Yer kürenin yaklaşık dörtte üçü sudur. Bugüne kadar gerek tarım teknolojileri gerekse endüstriyel teknolojiler, suyun ne denli bol kullanılırsa kullanılsın tükenmeyeceği varsayılarak şekillenmiştir. Özellikle sanayide su, ısının bir yerden diğer yere transferinden ayrıştırmaya, temizlikten soğutma işlemine kadar pek çok amaçla ve sınırsız biçimde kullanılmaktadır.
Bugün dünya ölçeğinde suyun giderek daha yaygın biçimde bir sorun olarak gündeme girmesi, çeşitli araştırma ve tartışmaları öne çıkarmıştır.
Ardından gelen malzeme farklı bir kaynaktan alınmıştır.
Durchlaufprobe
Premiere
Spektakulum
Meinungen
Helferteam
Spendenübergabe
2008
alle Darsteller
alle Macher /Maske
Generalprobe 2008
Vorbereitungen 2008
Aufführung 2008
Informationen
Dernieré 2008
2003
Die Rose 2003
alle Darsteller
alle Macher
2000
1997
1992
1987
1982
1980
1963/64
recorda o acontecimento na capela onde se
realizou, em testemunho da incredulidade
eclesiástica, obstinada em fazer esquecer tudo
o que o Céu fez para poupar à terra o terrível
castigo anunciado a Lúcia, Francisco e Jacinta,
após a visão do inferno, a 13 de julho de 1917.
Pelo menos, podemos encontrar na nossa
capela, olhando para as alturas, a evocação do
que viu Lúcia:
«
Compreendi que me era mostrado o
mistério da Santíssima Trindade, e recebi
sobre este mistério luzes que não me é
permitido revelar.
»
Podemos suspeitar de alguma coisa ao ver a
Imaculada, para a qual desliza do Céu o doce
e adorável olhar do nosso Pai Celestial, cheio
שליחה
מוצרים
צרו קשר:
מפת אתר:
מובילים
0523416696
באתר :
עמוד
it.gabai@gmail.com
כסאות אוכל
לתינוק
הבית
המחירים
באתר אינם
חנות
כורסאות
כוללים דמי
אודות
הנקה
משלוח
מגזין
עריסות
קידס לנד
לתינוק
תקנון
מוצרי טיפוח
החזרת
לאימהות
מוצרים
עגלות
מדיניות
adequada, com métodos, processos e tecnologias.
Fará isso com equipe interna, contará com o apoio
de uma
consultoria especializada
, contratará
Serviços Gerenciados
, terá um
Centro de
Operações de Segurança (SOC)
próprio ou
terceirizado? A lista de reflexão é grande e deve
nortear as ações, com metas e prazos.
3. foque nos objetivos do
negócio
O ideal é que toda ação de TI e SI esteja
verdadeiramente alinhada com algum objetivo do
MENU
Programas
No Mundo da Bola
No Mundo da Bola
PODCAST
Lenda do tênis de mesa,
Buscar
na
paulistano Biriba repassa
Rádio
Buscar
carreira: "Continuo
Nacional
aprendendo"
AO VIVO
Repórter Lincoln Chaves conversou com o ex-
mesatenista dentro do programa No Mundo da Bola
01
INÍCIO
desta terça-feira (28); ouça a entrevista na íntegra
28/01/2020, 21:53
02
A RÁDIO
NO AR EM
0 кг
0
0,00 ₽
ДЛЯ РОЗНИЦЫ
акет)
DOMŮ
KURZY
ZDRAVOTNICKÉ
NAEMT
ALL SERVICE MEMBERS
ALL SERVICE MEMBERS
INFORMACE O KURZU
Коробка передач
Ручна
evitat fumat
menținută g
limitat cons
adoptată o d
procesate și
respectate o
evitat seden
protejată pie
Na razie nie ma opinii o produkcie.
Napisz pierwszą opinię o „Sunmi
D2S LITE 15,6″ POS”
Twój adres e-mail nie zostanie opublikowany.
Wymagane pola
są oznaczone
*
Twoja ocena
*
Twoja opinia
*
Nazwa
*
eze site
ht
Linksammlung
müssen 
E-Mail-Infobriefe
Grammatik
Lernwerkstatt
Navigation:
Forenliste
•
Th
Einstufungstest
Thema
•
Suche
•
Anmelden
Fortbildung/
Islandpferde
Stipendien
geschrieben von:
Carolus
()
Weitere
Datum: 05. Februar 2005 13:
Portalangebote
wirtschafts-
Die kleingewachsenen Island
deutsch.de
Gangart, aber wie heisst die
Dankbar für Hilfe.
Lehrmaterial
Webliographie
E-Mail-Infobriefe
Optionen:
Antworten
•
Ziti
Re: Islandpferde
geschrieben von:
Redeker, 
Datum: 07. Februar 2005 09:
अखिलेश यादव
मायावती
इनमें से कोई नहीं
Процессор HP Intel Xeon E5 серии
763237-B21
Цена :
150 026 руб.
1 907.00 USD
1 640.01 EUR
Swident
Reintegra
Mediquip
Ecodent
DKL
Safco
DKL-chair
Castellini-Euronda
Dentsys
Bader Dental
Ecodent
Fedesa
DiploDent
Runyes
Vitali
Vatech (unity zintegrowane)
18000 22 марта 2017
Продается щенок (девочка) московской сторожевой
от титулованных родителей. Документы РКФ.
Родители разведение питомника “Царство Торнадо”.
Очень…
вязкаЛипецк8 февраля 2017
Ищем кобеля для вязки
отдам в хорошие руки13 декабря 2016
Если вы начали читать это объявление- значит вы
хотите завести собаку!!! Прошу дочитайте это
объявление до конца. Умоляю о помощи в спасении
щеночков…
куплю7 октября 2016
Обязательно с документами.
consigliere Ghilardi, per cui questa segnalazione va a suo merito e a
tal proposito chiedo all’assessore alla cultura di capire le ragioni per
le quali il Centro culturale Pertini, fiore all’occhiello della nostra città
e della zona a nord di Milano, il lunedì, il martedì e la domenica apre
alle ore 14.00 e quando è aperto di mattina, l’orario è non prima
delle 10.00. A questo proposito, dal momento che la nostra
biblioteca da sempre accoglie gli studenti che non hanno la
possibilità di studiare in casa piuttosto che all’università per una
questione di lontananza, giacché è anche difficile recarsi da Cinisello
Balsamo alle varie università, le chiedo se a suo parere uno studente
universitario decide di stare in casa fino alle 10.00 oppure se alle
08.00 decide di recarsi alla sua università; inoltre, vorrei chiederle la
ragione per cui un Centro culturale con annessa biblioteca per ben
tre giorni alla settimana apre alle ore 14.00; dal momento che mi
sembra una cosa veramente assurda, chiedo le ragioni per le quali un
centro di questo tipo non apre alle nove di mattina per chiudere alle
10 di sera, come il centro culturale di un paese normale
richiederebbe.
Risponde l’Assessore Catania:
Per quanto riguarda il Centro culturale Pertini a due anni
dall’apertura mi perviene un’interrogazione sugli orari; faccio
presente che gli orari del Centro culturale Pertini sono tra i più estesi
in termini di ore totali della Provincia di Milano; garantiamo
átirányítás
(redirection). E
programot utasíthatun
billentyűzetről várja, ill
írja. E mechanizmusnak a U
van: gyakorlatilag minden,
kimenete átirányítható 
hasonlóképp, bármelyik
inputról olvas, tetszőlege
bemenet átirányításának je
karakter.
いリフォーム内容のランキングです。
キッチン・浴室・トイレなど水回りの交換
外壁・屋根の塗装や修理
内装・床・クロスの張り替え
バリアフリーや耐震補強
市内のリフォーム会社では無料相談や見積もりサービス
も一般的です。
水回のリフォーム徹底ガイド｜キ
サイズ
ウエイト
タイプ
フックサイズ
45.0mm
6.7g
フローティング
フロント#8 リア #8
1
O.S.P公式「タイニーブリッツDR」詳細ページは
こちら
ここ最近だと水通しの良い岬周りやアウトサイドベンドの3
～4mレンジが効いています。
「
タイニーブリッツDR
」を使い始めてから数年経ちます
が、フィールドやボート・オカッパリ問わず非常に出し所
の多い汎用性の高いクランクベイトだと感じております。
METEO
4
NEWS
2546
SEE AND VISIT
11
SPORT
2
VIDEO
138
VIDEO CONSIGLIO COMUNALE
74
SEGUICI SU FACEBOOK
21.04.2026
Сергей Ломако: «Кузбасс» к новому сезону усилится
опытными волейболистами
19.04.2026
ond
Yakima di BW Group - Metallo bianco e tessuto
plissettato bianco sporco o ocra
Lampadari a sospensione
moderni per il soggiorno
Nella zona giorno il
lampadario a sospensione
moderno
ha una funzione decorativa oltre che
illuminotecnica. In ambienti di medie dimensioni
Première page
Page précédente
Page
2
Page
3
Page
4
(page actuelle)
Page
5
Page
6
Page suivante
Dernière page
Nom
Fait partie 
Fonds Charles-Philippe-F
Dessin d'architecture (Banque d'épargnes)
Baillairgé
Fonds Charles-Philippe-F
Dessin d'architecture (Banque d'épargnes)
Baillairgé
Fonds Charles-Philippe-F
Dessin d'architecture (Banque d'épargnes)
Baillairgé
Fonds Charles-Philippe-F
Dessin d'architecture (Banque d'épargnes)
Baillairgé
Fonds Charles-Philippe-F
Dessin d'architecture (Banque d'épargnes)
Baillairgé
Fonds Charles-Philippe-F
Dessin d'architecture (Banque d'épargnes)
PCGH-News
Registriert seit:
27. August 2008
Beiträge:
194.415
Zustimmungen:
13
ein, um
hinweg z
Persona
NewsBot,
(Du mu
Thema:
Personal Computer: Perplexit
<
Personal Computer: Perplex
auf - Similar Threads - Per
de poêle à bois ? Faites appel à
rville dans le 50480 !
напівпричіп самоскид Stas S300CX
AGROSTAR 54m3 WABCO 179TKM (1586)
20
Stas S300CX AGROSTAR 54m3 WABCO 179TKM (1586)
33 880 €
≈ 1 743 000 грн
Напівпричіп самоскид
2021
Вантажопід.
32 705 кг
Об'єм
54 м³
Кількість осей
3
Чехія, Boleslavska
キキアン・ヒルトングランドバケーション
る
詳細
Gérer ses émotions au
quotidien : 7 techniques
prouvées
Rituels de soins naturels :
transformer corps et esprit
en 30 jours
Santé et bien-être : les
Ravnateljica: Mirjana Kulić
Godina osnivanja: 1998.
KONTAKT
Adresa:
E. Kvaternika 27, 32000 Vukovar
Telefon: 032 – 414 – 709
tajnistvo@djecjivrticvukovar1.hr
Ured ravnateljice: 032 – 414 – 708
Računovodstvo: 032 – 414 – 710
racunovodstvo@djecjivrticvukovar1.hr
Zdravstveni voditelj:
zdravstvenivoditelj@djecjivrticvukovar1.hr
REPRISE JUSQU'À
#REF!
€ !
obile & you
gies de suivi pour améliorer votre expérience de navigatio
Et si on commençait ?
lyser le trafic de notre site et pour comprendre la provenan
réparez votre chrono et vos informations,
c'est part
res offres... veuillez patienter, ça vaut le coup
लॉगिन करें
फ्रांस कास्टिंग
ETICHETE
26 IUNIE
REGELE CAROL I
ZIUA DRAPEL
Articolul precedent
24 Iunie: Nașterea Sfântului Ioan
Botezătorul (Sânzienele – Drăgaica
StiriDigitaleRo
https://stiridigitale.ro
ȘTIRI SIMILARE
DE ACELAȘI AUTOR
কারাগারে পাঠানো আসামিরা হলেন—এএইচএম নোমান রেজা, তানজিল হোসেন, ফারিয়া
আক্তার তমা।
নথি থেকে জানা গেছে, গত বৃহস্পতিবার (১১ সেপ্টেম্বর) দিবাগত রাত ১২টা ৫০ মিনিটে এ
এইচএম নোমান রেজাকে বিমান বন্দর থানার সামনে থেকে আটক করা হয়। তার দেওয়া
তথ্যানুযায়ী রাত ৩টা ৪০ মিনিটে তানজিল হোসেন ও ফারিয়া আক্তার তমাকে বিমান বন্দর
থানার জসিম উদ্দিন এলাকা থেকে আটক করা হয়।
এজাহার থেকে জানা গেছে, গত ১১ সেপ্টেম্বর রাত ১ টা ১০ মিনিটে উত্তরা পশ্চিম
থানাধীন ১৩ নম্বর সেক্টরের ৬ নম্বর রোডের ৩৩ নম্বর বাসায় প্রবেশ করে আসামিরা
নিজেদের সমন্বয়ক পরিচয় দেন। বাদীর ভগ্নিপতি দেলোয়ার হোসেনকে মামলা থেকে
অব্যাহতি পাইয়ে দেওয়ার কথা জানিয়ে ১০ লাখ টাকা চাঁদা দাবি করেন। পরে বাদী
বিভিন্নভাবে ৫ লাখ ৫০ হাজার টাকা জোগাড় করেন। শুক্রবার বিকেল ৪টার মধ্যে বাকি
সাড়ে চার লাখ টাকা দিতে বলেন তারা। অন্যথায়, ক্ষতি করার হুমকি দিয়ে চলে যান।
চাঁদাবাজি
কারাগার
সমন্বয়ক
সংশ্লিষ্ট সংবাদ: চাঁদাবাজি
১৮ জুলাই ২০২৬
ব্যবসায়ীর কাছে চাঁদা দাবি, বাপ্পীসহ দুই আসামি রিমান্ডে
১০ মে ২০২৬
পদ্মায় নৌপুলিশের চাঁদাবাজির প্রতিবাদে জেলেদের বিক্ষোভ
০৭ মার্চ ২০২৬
Bizler yaptığımız bu çalışma ile gerek tekellerin düzenlediği su forumunu, gerekse alternatif bir duruşun nasıl olması gerektiğini soru ve yanıtlarla ayrıntılı biçimde ele aldık.
Soru 1: Suyun özel şirketlerce dağıtımının yapılması çok eskilere dayanan bir durumdur. Son zamanlarda suyun bir sorun olarak gündeme oturması hangi gelişmelerle beraber olmuştur?
Yanıt: Su, insanlık tarihi boyunca toplumların yerleşim tercihlerinin de, paylaşımda sorun yaşandığı durumlarda çatışma ve savaşların da nedenleri arasında yer almıştır. Su denince, sadece günlük tüketim içinde kişinin su ile ilişkisi değil; yağmur sularından akarsulara, göllerden yeraltı sularına kadar bir bütün olarak alınmalı ve metalaştırma sorunu bu bütün içinde değerlendirilmelidir.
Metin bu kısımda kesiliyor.